We finished our shopping with laden bags in hand we made our way in search of a much needed coffee, our friend Peter guided us to a small hotel that he’d visited the year before set in the backstreets, It was a pleasant surprise, not to mention the immobiliers office next door. We thought we had exhausted all the agents in Caussade getting rather dismayed; we were planning where we should look next.
I believe in fate and coincidences and today was no exception, peering through the window at the numerous properties for sale a couple caught our eye, we decided to go in and enquire, The very nice proprietor spoke little English but gave us directions to one of the properties, we were surprised it was on the edge of Cayriech village, we arranged to view the other property the next day with him.
We eagerly returned to Cayriech, parked up on the campsite had a nice lunch, then four of us went in search of the Mill ruin and grange at the back of the church. As we approached we could see the grange and a sign saying private entry, we climbed over the low fence and made our way to the mill only the front and rear walls to the 1st floor and the two gable ends were left standing the rest was gone, rotting timbers, vegetation, a couple of large cart wheels and heavy steel axles were littered inside together with the two mill stones still intact, the main lower structure was in very good shape the stone arch through which the water flows was in perfect condition, we noticed a faint date over one of the solid stone door lintels of the grange 1780. The mill we believe is older, set in over 3 acres of land it took our breath away. 
We made our way to the sound of running water it was out of sight of the mill, as we reached the river bank the cascading water over the falls was very tranquil, picturesque well everything beautiful all rolled into one! Water to the mill is via tributary from the main river, passing under a single arch below the house and rejoins the river further down stream.
Making our way back to the campsite, talking over the possibilities, that evening we had a get-together with a bottle or two. The next morning the Immobilier called to pick us up from the campsite to see the other property, it was a large grange on a smallish plot, the property was built from reclaimed stone of an ancient church complete with gargoyle, it was on the side of a hill a little remote, very windy we thought No! ( but the price was good!)
The weather here in Cayriech is changeable but mostly dry, an abundance of wildlife several resident birds of prey, a pair of green woodpeckers, one morning a pair of kites made a low pass heading west into the mist, we have the usual cheeky robin outside the motor home and the odd cat foraging, in just two weeks we seem to be getting into the French way of life, although we haven’t escaped the car with the large rear can speakers blasting out boom-boom-boom as he passes daily probably making his way to the hearing aid shop in the next town!
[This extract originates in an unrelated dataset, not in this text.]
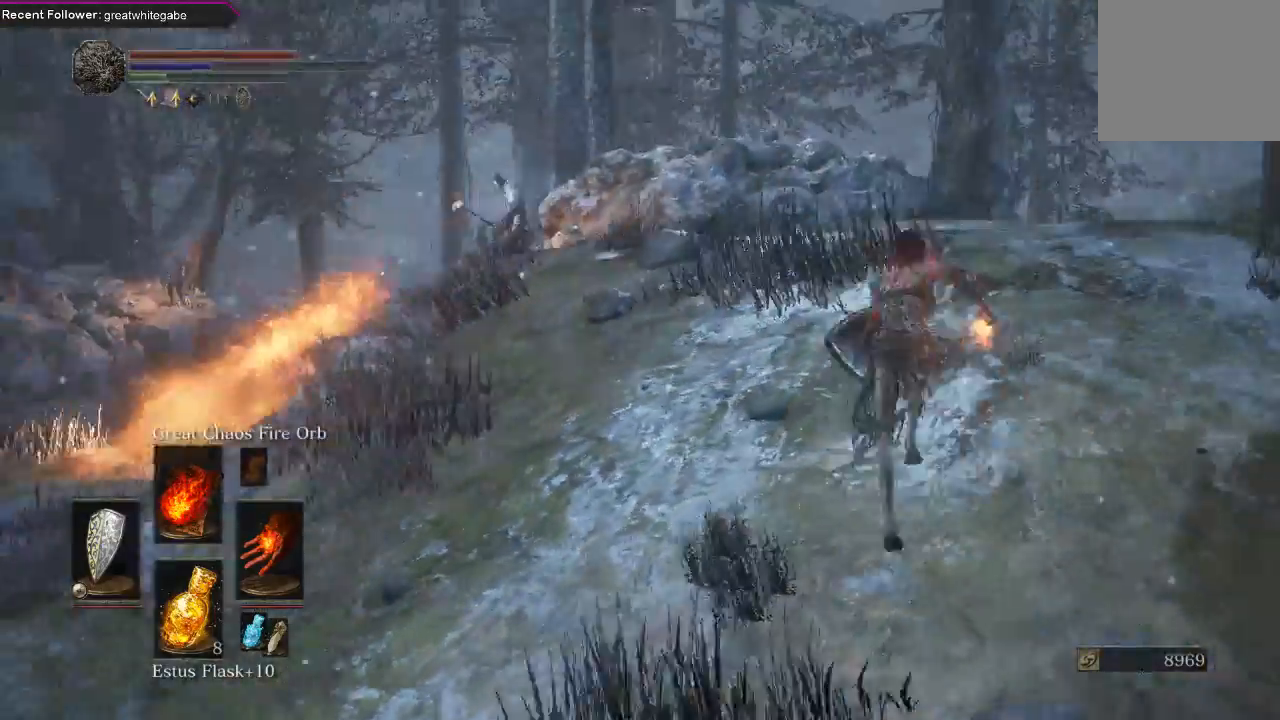
{"buttons": [], "left_stick": "up", "right_stick": "center", "events": [[267, "right_stick", "left"], [467, "right_stick", "center"]]}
We must be getting old!!

The Mill as it stands is too small for us, in France it is necessary to see the mayor to discuss anything that concerns the village, buildings well just anything, so I rang the mayor of Cayriech at her home to make an appointment she sounded very nice she didn’t speak English but we had a good laugh! She sent a message via the campsite owner with our appointment time!
With the Immobilier we went fore armed, I had prepared perspective drawings of proposed rebuilding works (it’s my work) it was on quite a large scale, as normal with planners/officials a deep breathe is drawn and shaking of heads but after negotiations a scaled down version was agreed upon, our pre-requisite prior to making an offer on the mill.
We visited the immobilier the next day, we made a cast iron offer he could not refuse! The property we believe had only just come onto the market within the last two weeks.
Thursday morning 17th we bided a fond farewell to Peter & Eileen our motor home neighbours in Cayriech for the last fortnight, they are making their way to Spain for the winter. 
Later that evening we decided to go out for a meal to a new posh restaurant five minutes away in Puylaroque, another expensive disaster, I think I should open a place of my own. Although we did not complain the meals were far too arty farty and fussy not very well made the meat was tough and my snails were bland. The young lady serving us was very nice friendly and helpful, I only wish Gordon Ramsey could give them some advice, the place was empty apart from one other Danish couple, my wife serves better meals at her tea room back in Yorkshire! We returned to Cayriech the sky was clear a very bright full moon lit our way back; we were in for a cold night!

We awoke to a bitterly cold morning, a pack of water left outside, is now six two litre ice lollies, a clear blue sky, the heavy frost sparkling with the rising sun, the full moon still clearly visible high in the west, the campsite now, almost deserted, just one other lonesome motor home traveller in remission with cancer an extremely sad tale, it has reminded us of our best and only friend lost to cancer two years ago, his wife now living in Spain, this is the whole point why we are here, a complete lifestyle change. 
We are now breaking camp, taking down the sat dish stowing everything away emptying tanks, filling with gallons of water for our long journey back to Yorkshire 850 road miles away. Had a survey for termites, lead, and asbestos yesterday all sorted without a hitch. We met the Immobilier and his partner in Caussade and was driven to the Notaries office 7 k’s away we were left there with the immobilier (he is banned from driving for 1 month) an Interpreter was waiting for us, we went through all the paperwork missing the usual 12 noon lunchtime, we were startled when the Notaire stood up and said “Important that we eat” we were asked if we would like lunch he then rang, forward ordered lunch and insisted they stay open, we all had a fresh fish luncheon at his local Spanish restaurant! It was delicious. 
After paying our 5% deposit and signing umpteen bits of paper the Notaire then gave us a lift back to Caussade, we were now the new owners of Cayriech Mill.
We drove back to the now deserted campsite (very strange) loaded Sue’s car on the trailer said our goodbyes to the owners called by the mill for a few measuments then made our way north leaving behind clear blue skies and a glorious setting sun. 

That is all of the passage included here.